Third, we need to keep up the energy by keeping the big perspective in mind. There are rosier scenarios, and there are greyer scenarios, but we all know our health care system could be much better than it is today. That vision is an energy source that we need to keep tapping.

Fourth, we need to be guided by real-life clinical and consumer experience with health IT. The Institute of Medicine talked about the chasm between the health care we have now and the health care we could have. We need to remember that the bridge from this side of the chasm, to the better side, is made of millions of individual actions, decisions and encounters. To help build that bridge, health IT has to make sense for the individual hospital, the individual clinician, and the individual consumer.

People easily understand two of the legs of the health IT stool—the need for common standards, and the challenge of financing. But the third leg is equally important, and too often taken for granted. At the end of the day, the technology has to be helpful and usable in delivering health care. And as we go forward, we need our clinicians and patients to help guide us in the directions that work best.

Fifth, we need to build the evidence base—and we need a health IT system that will expand that base exponentially. Our new Effective Health Care Program is an important step, but health IT can help us deliver much more. It seems obvious, but it needs to be said: When we confront a health condition, we need to know all we can about which treatments work best.

Finally, we have to put the consumer at the center of this enterprise. We all say that—we all believe it. But I think we have to admit candidly that we don't know exactly how to do it.
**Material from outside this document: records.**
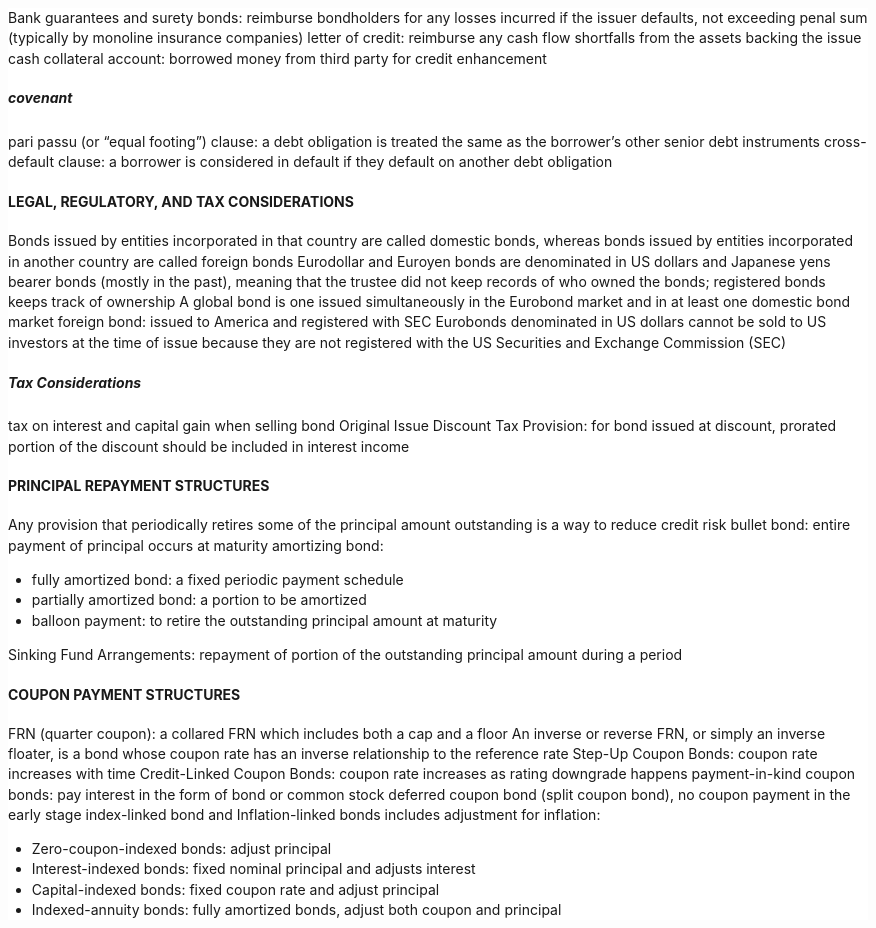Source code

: Bank guarantees and surety bonds: reimburse bondholders for any losses incurred if the issuer defaults, not exceeding penal sum (typically by monoline insurance companies)
letter of credit: reimburse any cash flow shortfalls from the assets backing the issue
cash collateral account: borrowed money from third party for credit enhancement
<h5>covenant</h5>

pari passu (or “equal footing”) clause: a debt obligation is treated the same as the borrower’s other senior debt instruments
cross-default clause: a borrower is considered in default if they default on another debt obligation

<h4>LEGAL, REGULATORY, AND TAX CONSIDERATIONS</h4>

Bonds issued by entities incorporated in that country are called domestic bonds, whereas bonds issued by entities incorporated in another country are called foreign bonds
Eurodollar and Euroyen bonds are denominated in US dollars and Japanese yens
bearer bonds (mostly in the past), meaning that the trustee did not keep records of who owned the bonds; registered bonds keeps track of ownership
A global bond is one issued simultaneously in the Eurobond market and in at least one domestic bond market
foreign bond: issued to America and registered with SEC
Eurobonds denominated in US dollars cannot be sold to US investors at the time of issue because they are not registered with the US Securities and Exchange Commission (SEC)
<h5>Tax Considerations</h5>

tax on interest and capital gain when selling bond
Original Issue Discount Tax Provision: for bond issued at discount, prorated portion of the discount should be included in interest income

<h4>PRINCIPAL REPAYMENT STRUCTURES</h4>

Any provision that periodically retires some of the principal amount outstanding is a way to reduce credit risk
bullet bond: entire payment of principal occurs at maturity
amortizing bond:
* fully amortized bond: a fixed periodic payment schedule
* partially amortized bond: a portion to be amortized
* balloon payment: to retire the outstanding principal amount at maturity

Sinking Fund Arrangements: repayment of portion of the outstanding principal amount during a period

<h4>COUPON PAYMENT STRUCTURES</h4>

FRN (quarter coupon): a collared FRN which includes both a cap and a floor
An inverse or reverse FRN, or simply an  inverse floater, is a bond whose coupon rate has an inverse relationship to the reference rate
Step-Up Coupon Bonds: coupon rate increases with time
Credit-Linked Coupon Bonds: coupon rate increases as rating downgrade happens
payment-in-kind coupon bonds: pay interest in the form of bond or common stock
deferred coupon bond (split coupon bond), no coupon payment in the early stage
index-linked bond and Inflation-linked bonds includes adjustment for inflation:
* Zero-coupon-indexed bonds: adjust principal
* Interest-indexed bonds: fixed nominal principal and adjusts interest
* Capital-indexed bonds: fixed coupon rate and adjust principal
* Indexed-annuity bonds: fully amortized bonds, adjust both coupon and principal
So far, we're having difficulty even defining what a consumer-faced Personal Health Record should be. We'd probably know "patient-centered care" if we saw it—but that's not the same as knowing how to achieve it. Rather than theorizing, we may get further if we just stipulate that the consumers themselves could be the experts here—and ensure, case by case, that they have a real voice in the process and a seat at the table.

I said earlier that I hoped we're in a "quality revolution." Actually, it's my hope that we may be in three health care revolutions at once:

  • A biomedical revolution, where radically new and successful therapies become available.
  • A quality revolution, to help us put effective treatments to work.
  • And a third revolution, where individuals are empowered with the information and the capacity they need to achieve high-quality health care and high-quality health results.

That's where we should be headed. And this time, let's get past the starting blocks.

Twenty years is a long time for an engagement. It's too soon to declare success. But it's too late for an annulment.

It's up to us to make this match happen.